QIP: 5
Layer: Consensus (hard fork)
Title: Cross Shard Transactions
Author: wizeguyy <wizeguyy+qip@quai.org>
Comments-Summary: No comments yet.
Comments-URI: https://github.com/quainetwork/qips/wiki/Comments:QIP-0005
Status: Draft
Type: Standards Track
Created: 2023-11-29
License: BSD-2-Clause
This specification describes a way to transmit value and data between the various shards described in qip-0002 which is compatible with the consensus protocol.
The consensus protocol accommodates high transactional throughput by sharding the state of each ledger across 'zone' chains, in the hierarchy of chains. Each zone processes transactions corresponding to two token ledgers; the Quai and Qi tokens. The consensus protocol guarantees agreement over the state of each chain, and by extension the state of both ledgers. Without a mechanism to communicate between the different shards, each ledger in each chain would become economically isolated from the each other, and there would not be fungibility across shards (coins in shard-A may be preferred over coins in shard-B). To prevent this economic isolation, we propose Cross Shard Transactions as a mechanism to transmit value and data between the different shards.
The following terms will be used extensively in this specification:
- Coincident Block - a block which is acceptable by multiple chains in the hierchy. For example, a region block produced by zone-0 will coincide with the region-0 blockchain.
- Destination Shard - the shard which is destined to process the ETX, once it has become referencable across the network.
- External Transaction (a.k.a. ETX) - a transaction which transmits value or data across shards.
- Internal Transaction (a.k.a. ITX) - a transaction which only affects the state of a single shard.
- External Transactions Root - the root hash of ETXs emitted by a given block.
- Far-Coordinate Blockchains - any two blockchains which merge mine into different dominant chains, but exist within the hierarchy of merge-mined chains.
- Near-Coordinate Blockchains - any two paralell blockchains which merge mine into the same dominant blockchain.

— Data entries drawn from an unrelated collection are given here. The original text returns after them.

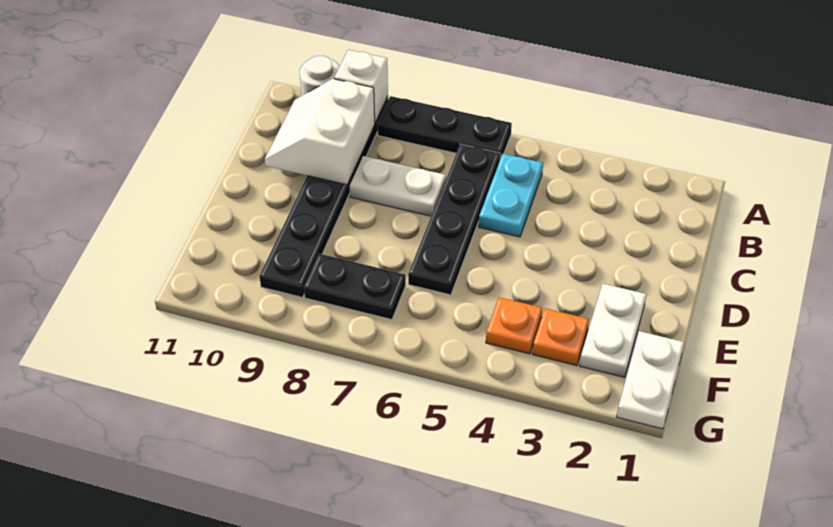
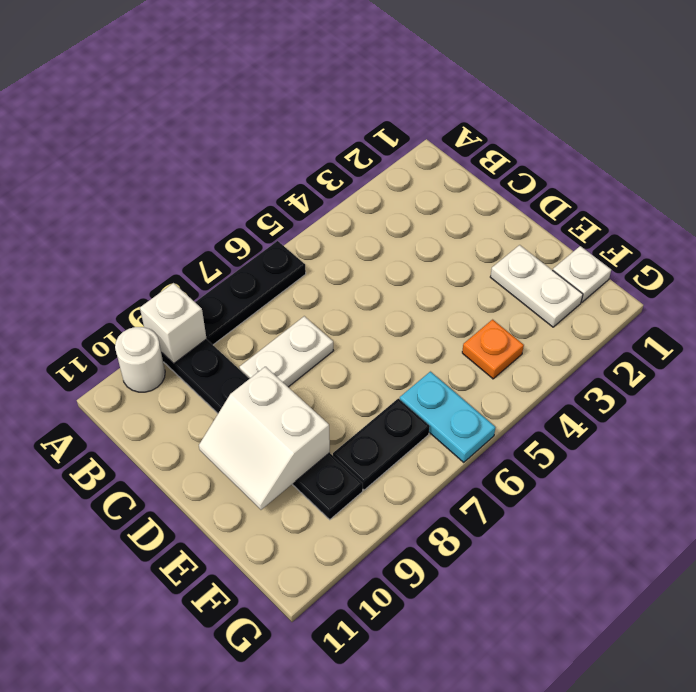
cyan plate B5:C5 level 1 -> cyan plate F6:G6 level 1
black plate B6:E6 level 1 -> none
white slope B9:C10 level 2 top 9 -> white slope D9:E10 level 2 top 9
white plate F1:G1 level 1 -> white plate F1 level 1
orange plate F3 level 1 -> none

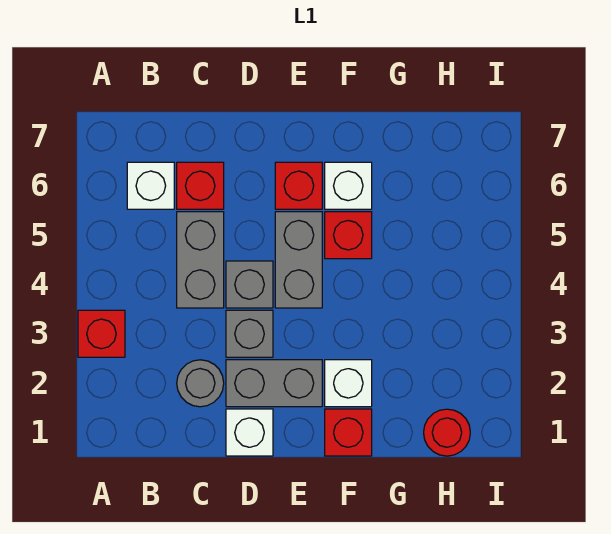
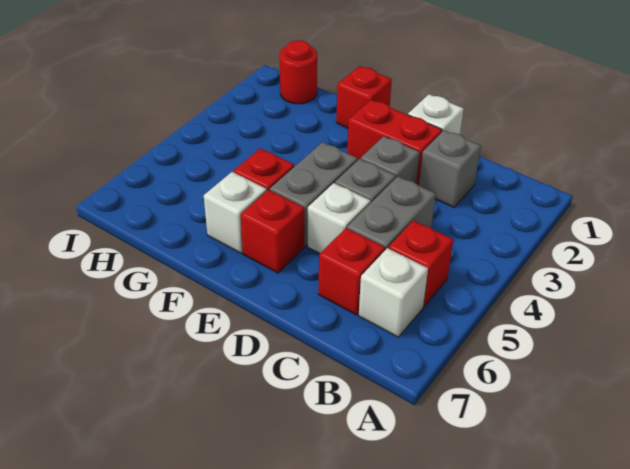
red brick A3 level 1 -> red brick B5 level 1
grey round brick C2 level 1 -> grey brick C2 level 1
grey brick D2:E2 level 1 -> red brick D2:E2 level 1
white brick F2 level 1 -> white brick D5 level 1

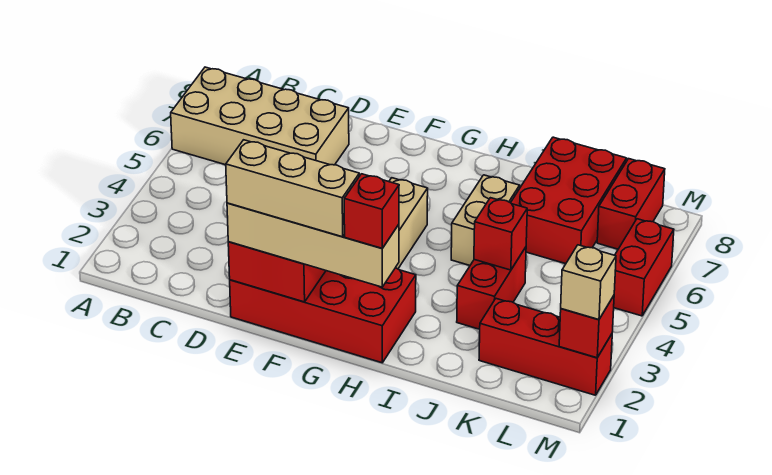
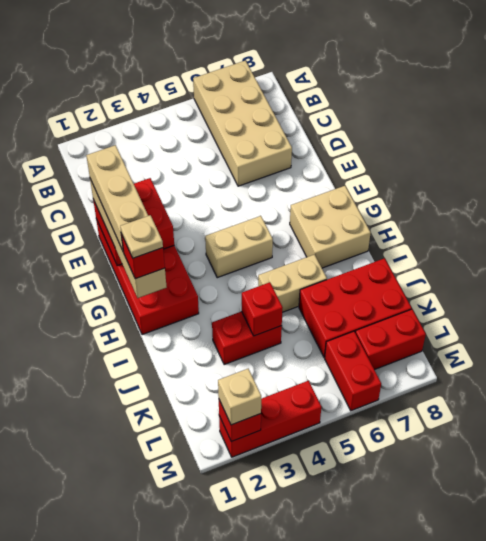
none -> tan brick G7:H8 level 1
none -> tan plate H1 level 5
red brick K2:M2 level 1 -> red brick M2:M4 level 1
red brick M5:M6 level 1 -> red brick L6:M6 level 1

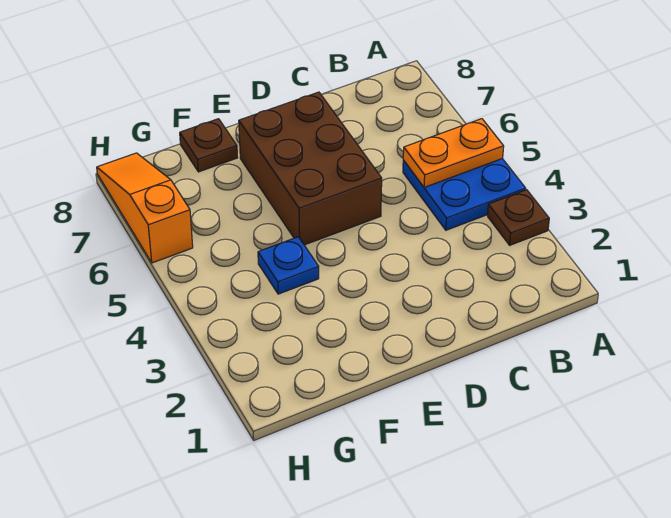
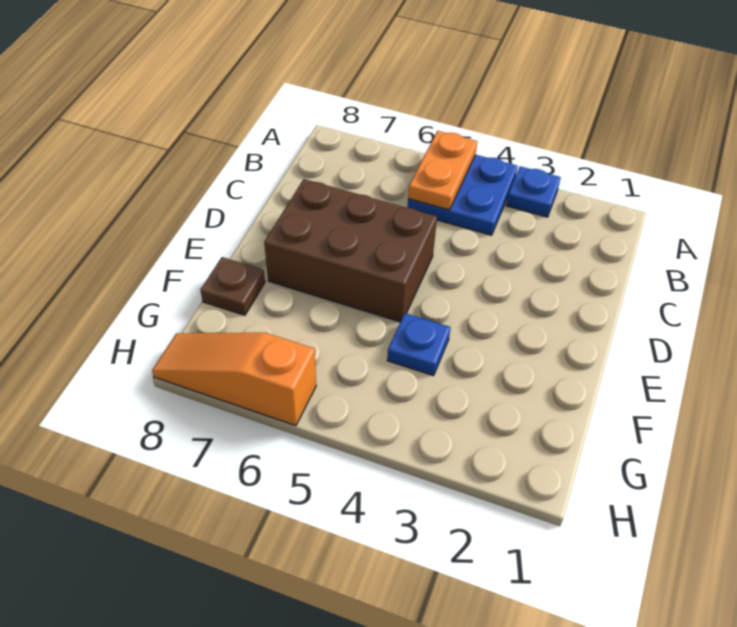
brown plate A3 level 1 -> blue plate A3 level 1

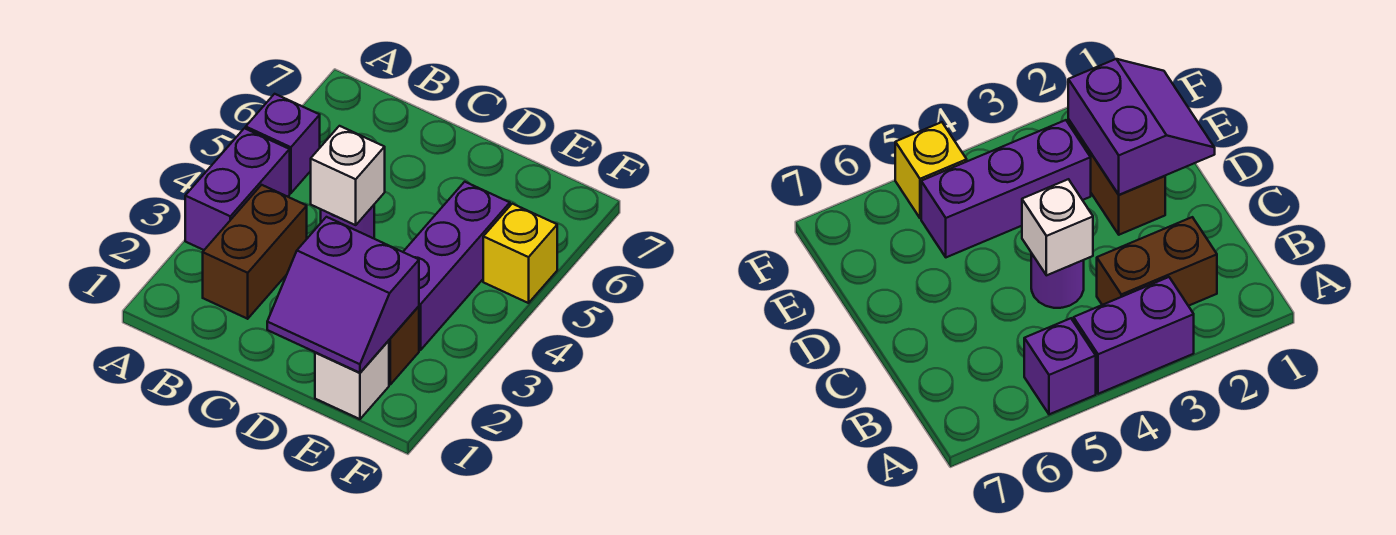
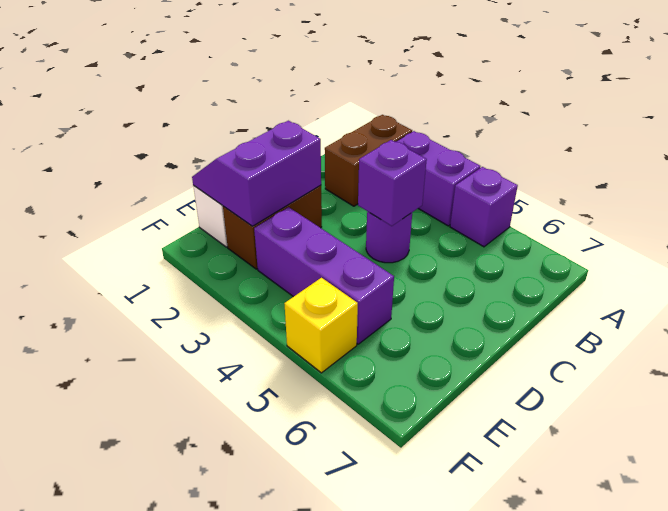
brown brick B2:B3 level 1 -> brown brick A2:B2 level 1
white brick C4 level 2 -> purple brick C4 level 2

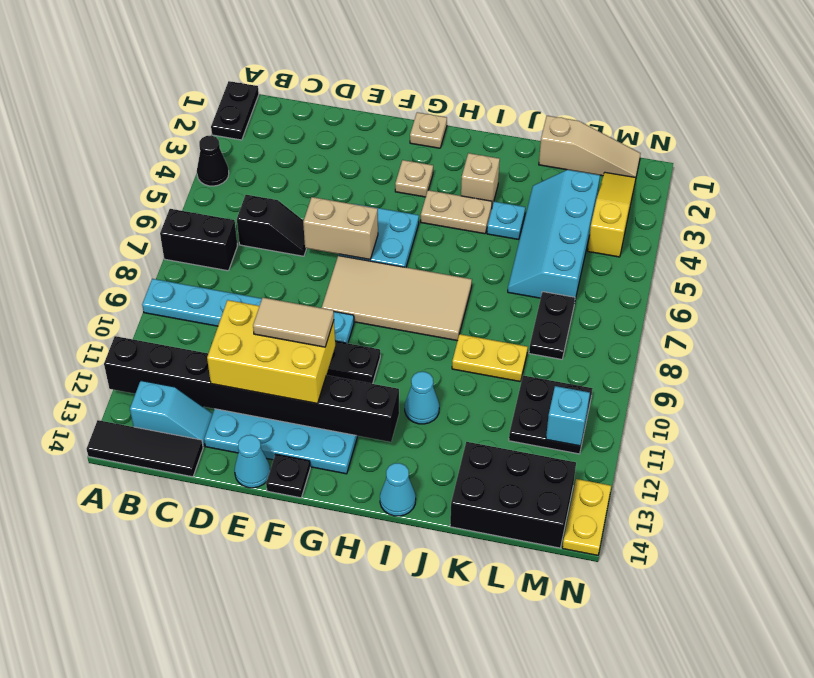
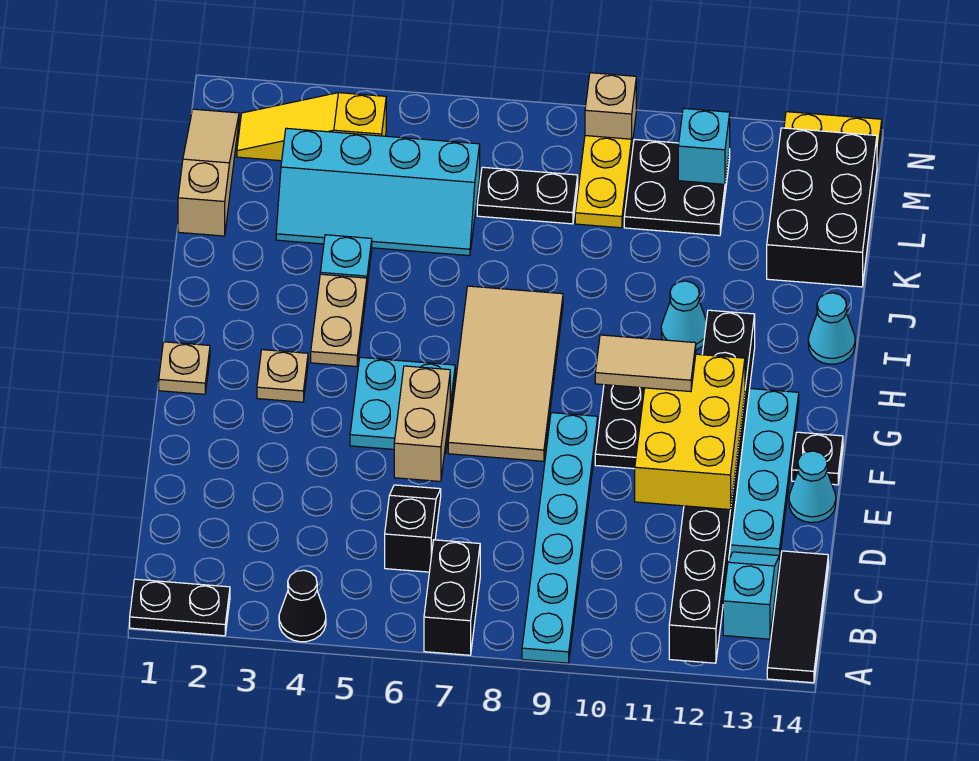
tan tile E11:F11 level 4 -> tan tile F10:F11 level 4
tan brick I3 level 1 -> tan brick N9 level 1
yellow plate J9:K9 level 1 -> yellow plate L9:M9 level 1

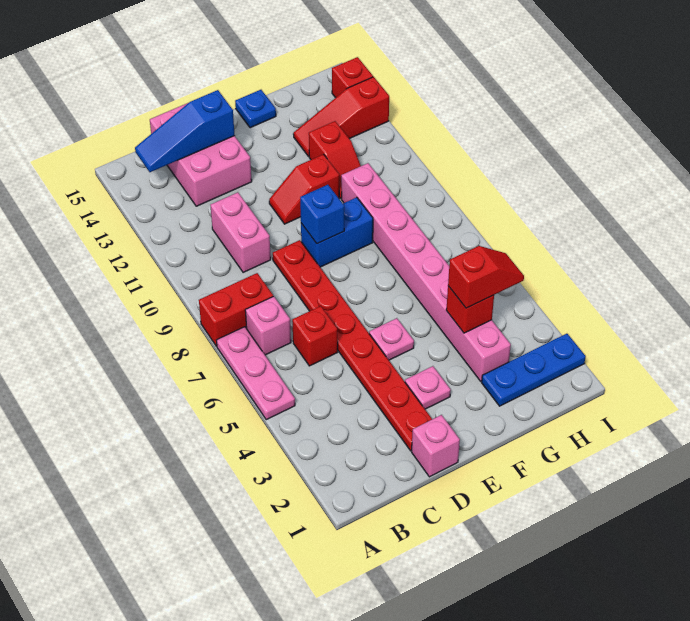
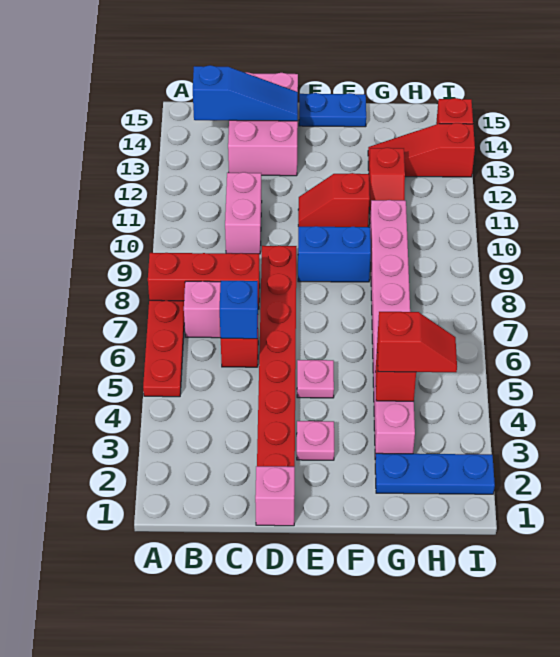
pink plate A5:A7 level 1 -> red plate A5:A7 level 1
red brick A8:B8 level 1 -> red brick A8:C8 level 1
blue slope B14:D14 level 2 top D -> blue slope B14:D14 level 2 top B
blue brick E9 level 2 -> blue brick C6 level 2
blue plate F15 level 1 -> blue plate E15:F15 level 1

- Origin Shard - the shard which originates a ETX.
- Shard - a fragment of the overall distributed ledger.
- Subordinate Block Manifest - the list of blocks which has happened in a subordinate chain, since that chain's previous coincident block (inclusive).
Our system maintains two token ledgers (Qi & Quai) and each ledger is sharded across some number of shards defined by qip-0002. The consensus protocol guarantees agreement over the sequence of transactions in each shard, and thus the state of each ledger across all its shards. Each shard needs a mechanism to transmit value and/or data between each other without violating the consensus properties of the network. More precisely, an ETX transmitting data across shards must atomically succeed or fail in the event of a chain reorganization impacting any of the involved shards. For example, if an ETX transmits value from zone-0 to zone-1, that transaction must not succeed in zone-1 if the originating transaction in zone-0 has been reverted due to a chain reorganization in zone-0. We accomplish this atomicity through the use of subordinate block manifests.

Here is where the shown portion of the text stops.